Ports operator DP World is selling its stakes in two container terminals and a logistics centre in Hong Kong for US$742 million as part of a rejig of assets in favour of fast-growing emerging markets.
DP World sells Hong Kong assets
DP World is selling its assets in two container terminals and a logistics centre in Hong Kong for US$742 million (Dh2.72 billion) as it seeks to free up cash to invest in faster-growing markets.
The Dubai-based ports operator will sell 75 per cent of its interest in CSX World Terminals Hong Kong, which operates Berth 3 of the Kwai Chung Container Terminal (CT3) and ATL Logistics Centre Hong Kong, which is located alongside CT3. DP World is also selling 100 per cent of its interest in Asia Container Terminals Holdings, which operates Container Terminal 8 West, it said in a statement on the Nasdaq Dubai website yesterday.
“We believe Hong Kong will continue to be a very interesting market. However, our presence was very small relative to the market,” said Sultan Ahmed bin Sulayem, the chairman of DP World.
It is the latest sale by DP World in more mature markets as it seeks to strengthen its focus on rapidly emerging markets. In recent months, it has sold stakes in the Russian container terminal Vostochnaya Stevedoring, the British-based Tilbury Container Services as well as operations in Belgium. It also exited from its business in Australia more than two years ago.
Goodman Hong Kong Logistics Fund, an Australian property investment trust, will buy DP World’s stakes in CT3 and ATL. The $463m deal will involve a strategic partnership in which DP World will continue to manage the port operations.
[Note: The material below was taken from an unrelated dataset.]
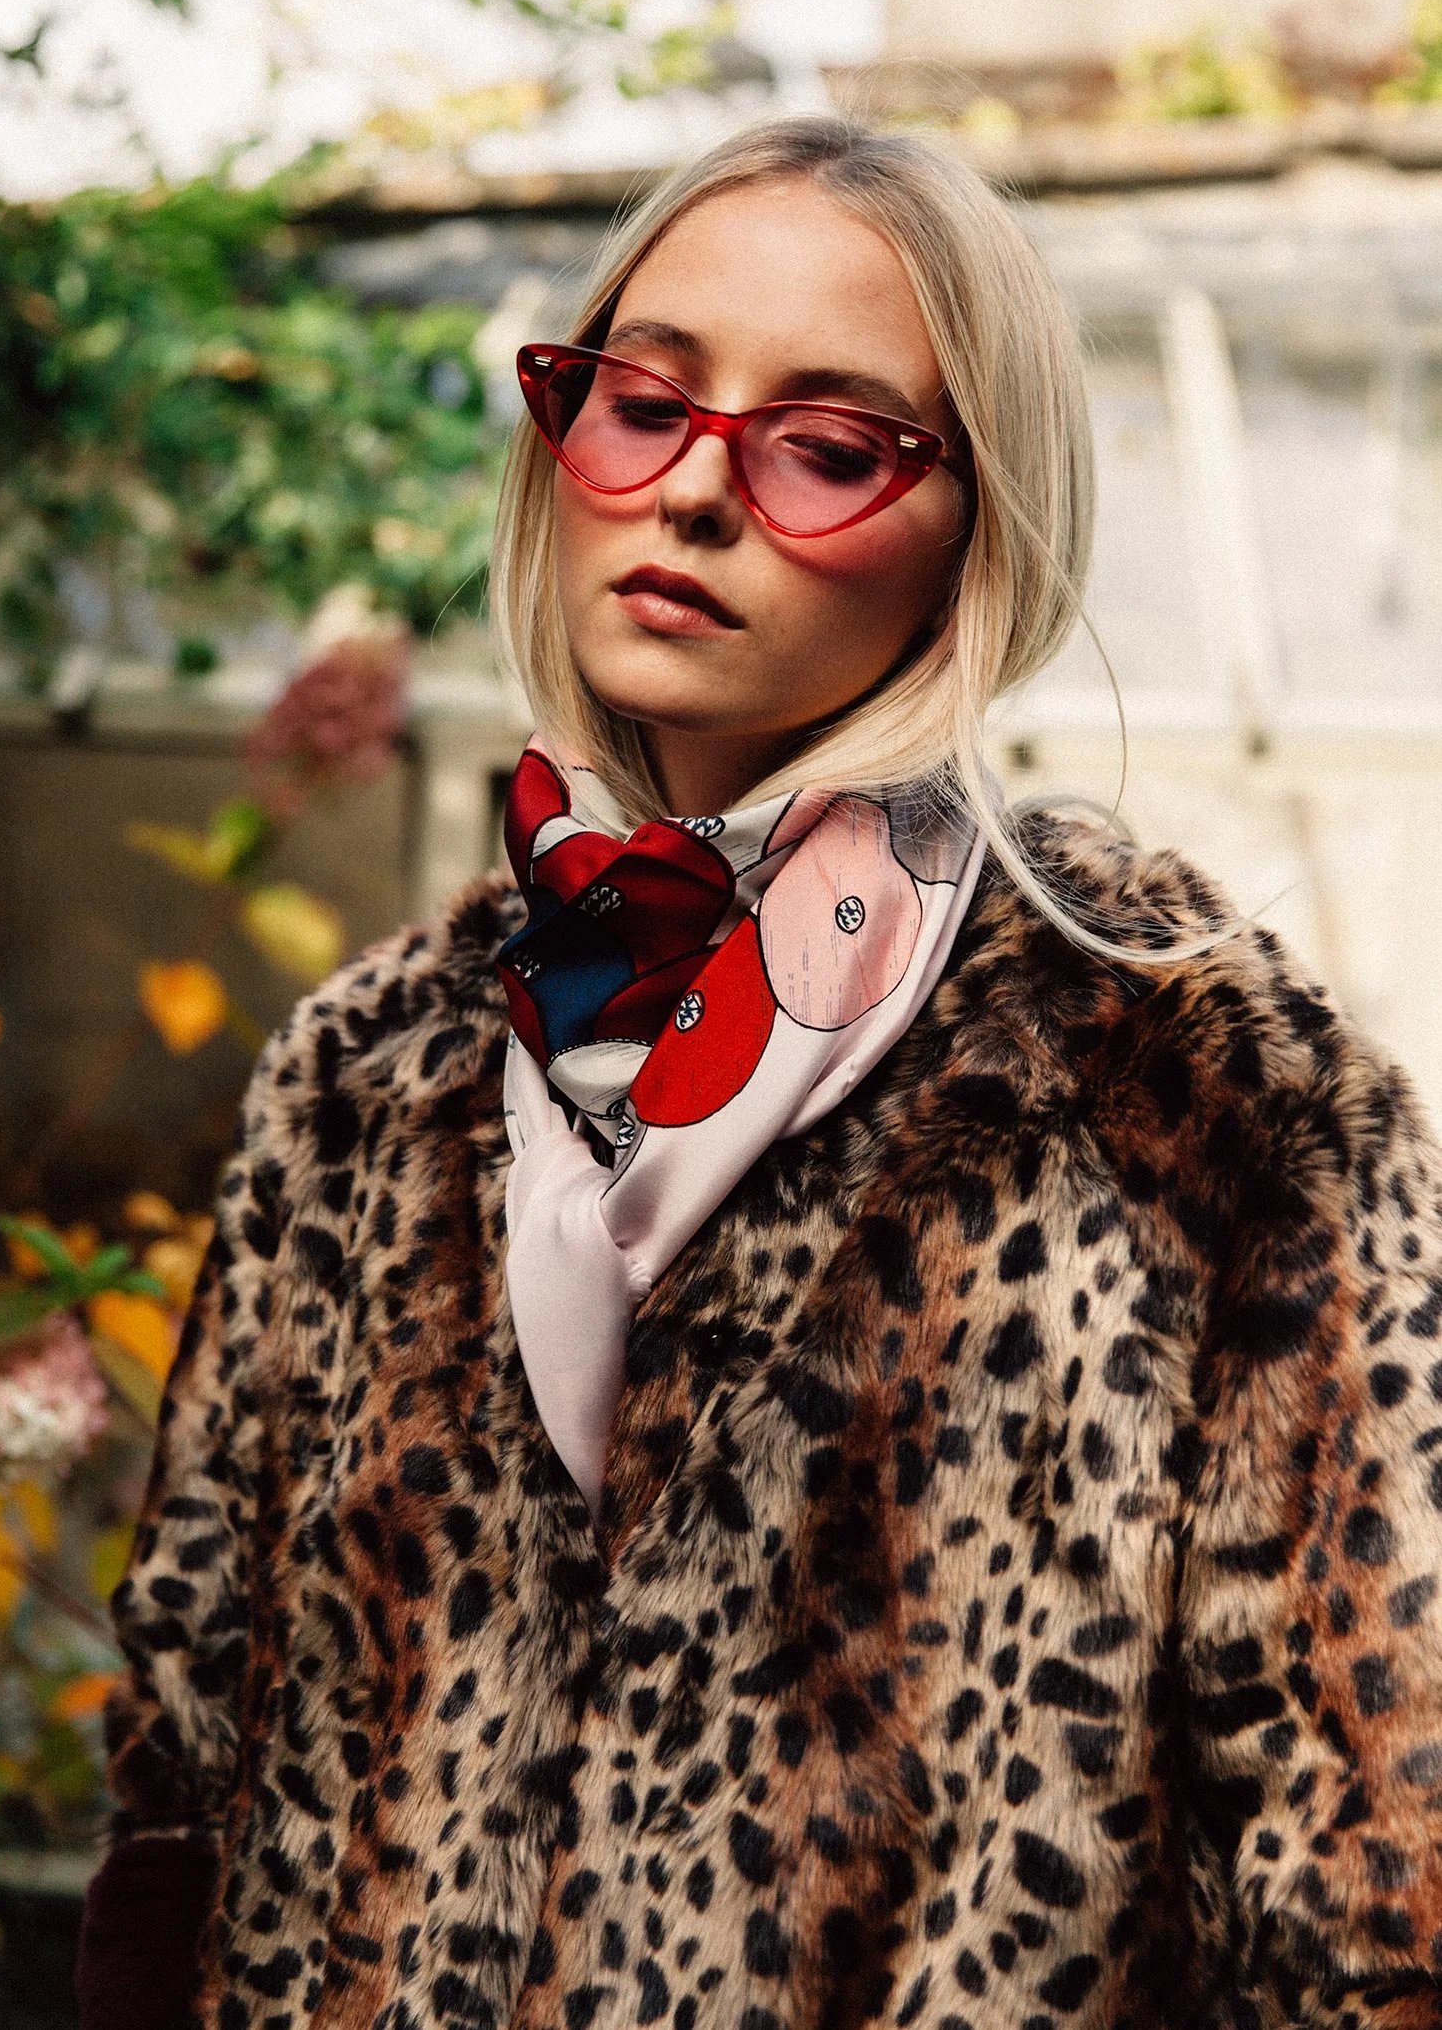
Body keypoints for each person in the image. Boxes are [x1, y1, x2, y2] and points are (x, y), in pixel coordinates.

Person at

Upon regulatory approval, the sale is expected to be completed by the end of the first half of this year.
DP World said it closed yesterday the $279m sale of its 55.17 per cent interest in Asia Container Terminals to Hutchison Port Holdings Trust, a Singapore-listed container port business trust.
Hong Kong’s importance as a trans-shipment destination in the Asian-Pacific region has waned in the past decade as more deep-sea ports open in China’s mainland.
“DP World doesn’t need to sell but ultimately it will allow it to deliver faster growth through its strategy of focusing on markets accelerating more quickly,” said Mark McVicar, the head of transport at Nomura Holdings. “It has sold assets where it can’t see a lot of growth but deliver stable cash flow, which are attractive to infrastructure investment funds.”
As of the end of 2012, the value of DP World’s Hong Kong assets was $653m, and they contributed $39m to the company’s gross profit.
Combined, the transactions valued the company’s assets at almost 15 times earnings before interest, taxes, depreciation and amortisation, making the deal “very attractive” for DP World, said Yuvraj Narayan, the chief financial officer.
Growth in DP World’s container handling slowed to 2.4 per cent last year as choppy conditions in the global economy and capacity constraints buffeted performance. But it remains optimistic for this year as it plans to open new facilities in Brazil and the United Kingdom.
The company’s stock on Nasdaq Dubai rose 0.76 per cent to close at $13.2 yesterday.